_YOUR ASSIGNMENT_
In the entries below, spot each line with the word "Right" and copy it.

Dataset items
= Beginning of Section =
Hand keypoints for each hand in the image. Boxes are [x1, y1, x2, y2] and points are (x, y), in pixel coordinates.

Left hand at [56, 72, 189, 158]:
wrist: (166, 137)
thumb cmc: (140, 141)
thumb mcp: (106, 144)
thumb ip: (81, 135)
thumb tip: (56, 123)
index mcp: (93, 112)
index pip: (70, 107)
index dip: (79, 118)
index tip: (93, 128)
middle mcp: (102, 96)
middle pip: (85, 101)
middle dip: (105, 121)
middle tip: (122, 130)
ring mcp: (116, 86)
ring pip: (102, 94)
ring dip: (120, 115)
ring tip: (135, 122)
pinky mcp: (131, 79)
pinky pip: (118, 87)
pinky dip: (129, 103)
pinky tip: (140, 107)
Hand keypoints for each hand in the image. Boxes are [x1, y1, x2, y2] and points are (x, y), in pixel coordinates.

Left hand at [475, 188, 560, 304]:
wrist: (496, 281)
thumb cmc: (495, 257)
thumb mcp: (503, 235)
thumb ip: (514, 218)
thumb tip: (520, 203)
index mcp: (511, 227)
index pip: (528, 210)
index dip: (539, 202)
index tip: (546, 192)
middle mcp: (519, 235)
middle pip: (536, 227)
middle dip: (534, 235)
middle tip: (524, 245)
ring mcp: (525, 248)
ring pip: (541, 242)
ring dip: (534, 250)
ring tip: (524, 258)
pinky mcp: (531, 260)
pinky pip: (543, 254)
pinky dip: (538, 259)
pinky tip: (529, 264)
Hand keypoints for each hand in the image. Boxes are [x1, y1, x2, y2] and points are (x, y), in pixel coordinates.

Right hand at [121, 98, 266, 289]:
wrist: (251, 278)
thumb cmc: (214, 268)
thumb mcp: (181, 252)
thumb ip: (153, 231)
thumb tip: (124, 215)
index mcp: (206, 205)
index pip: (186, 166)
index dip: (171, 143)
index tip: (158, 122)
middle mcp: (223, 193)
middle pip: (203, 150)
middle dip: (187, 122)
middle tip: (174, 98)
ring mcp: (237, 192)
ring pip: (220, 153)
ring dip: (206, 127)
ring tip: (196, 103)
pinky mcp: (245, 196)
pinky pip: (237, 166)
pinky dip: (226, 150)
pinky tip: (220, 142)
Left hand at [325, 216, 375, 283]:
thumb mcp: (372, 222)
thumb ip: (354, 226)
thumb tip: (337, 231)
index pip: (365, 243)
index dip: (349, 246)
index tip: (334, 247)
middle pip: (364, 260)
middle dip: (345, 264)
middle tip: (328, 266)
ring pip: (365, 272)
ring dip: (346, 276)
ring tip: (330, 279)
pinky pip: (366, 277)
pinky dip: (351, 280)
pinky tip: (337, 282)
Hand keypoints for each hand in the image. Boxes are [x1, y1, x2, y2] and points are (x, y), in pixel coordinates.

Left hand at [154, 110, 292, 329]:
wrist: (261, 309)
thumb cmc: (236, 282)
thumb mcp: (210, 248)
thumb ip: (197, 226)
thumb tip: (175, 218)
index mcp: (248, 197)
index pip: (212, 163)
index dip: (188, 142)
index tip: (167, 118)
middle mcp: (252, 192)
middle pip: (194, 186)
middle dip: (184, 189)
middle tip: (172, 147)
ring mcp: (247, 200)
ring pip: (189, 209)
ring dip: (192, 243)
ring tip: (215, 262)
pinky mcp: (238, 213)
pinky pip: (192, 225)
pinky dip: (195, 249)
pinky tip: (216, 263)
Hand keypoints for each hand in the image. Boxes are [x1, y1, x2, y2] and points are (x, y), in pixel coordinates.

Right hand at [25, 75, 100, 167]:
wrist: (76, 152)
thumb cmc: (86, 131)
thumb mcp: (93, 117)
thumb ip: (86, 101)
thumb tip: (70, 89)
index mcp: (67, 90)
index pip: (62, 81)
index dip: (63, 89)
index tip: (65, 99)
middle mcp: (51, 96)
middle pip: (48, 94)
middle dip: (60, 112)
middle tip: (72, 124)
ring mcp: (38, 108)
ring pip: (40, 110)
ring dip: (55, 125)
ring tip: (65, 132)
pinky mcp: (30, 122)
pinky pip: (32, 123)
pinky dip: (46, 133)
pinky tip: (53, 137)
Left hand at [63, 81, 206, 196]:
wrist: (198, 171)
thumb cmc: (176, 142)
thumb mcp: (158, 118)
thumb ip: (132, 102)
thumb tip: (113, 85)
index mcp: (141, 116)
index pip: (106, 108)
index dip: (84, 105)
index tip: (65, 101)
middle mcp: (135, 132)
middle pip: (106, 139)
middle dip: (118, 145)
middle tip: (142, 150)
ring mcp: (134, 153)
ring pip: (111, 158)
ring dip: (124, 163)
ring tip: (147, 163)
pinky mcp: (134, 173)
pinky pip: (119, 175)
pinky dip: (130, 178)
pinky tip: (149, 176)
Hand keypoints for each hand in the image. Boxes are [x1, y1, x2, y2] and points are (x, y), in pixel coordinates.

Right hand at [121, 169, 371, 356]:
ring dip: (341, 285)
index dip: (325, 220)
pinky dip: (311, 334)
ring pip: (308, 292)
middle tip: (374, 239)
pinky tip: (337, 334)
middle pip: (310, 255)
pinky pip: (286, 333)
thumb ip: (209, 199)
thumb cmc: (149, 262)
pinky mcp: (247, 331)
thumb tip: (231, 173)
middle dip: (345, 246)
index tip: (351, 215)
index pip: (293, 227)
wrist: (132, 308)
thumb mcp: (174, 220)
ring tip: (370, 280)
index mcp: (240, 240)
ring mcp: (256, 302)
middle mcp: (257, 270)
= End of Section =
_PROBLEM SOLUTION_
Right hand at [121, 98, 266, 289]:
Right hand at [25, 75, 100, 167]:
Right hand at [121, 169, 371, 356]:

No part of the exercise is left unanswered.